According to the graph, both days of the week are days of the high calorie consumption, but both are different excising timing.

  • On Tuesday, the users did active at 6:00 and at 16:00.

  • On Saturday, the users did active at noon. In the morning and evening, they are relatively relaxed.

  • As the wide point of views, 7 users do exercise in the morning and in the evening. During weekend, they relatively active during at noon and afternoon.

6.Act

In this section, based on the business tasks and analysis works, we describe our recommendations to take actions for a new business growth and value of Bellabeat.

The Bellabeat’s value is “Empowering Women to Unlock Their Full Potential”.

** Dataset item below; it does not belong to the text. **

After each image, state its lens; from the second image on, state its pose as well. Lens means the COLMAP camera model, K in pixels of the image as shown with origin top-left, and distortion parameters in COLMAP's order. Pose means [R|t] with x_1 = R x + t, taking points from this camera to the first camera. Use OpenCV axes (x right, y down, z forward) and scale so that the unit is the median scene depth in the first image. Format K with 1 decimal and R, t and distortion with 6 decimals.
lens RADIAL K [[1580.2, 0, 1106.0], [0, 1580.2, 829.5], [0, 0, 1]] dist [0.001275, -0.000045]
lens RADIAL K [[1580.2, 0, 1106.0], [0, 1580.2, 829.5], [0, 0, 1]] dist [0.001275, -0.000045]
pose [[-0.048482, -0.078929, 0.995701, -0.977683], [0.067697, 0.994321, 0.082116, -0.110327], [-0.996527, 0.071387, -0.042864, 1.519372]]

The data sets contains 33 users as maximum. In addition, the remarkable user class, which is “moderately active with normal sleeping time”, contains only 7 users, 21%. It is limited to expand the insights from the results of the data analysis to tips for new marketing strategy of Bllabeat. Based on such fact, our answers to the business questionss as follows.

6.4.Suggestion for potential business opportunity.

As a conclusion, we sugest the following ideas for potential business opportunity.

  • Online live coaching service can be a potential product for Bellabeat.

    • Online “Live coaching” service could be set up in the evening on Tuesday and in the afternoon on Saturday according to the results of trends 5.1.3 and 5.1.4. This service could be a high chance to connect interactively Bellabeat and customers.
  • Informative articles for only subscribed membership users

    • New articles on SNS or mailing news can be read if marketing team release on the less active day, such as Sunday, Monday, and Thursday

If the raw data has more varieties for the analysis, such as gender, ages, category of the sports for the activities. We wish Bellabeat could empower woman’s potential.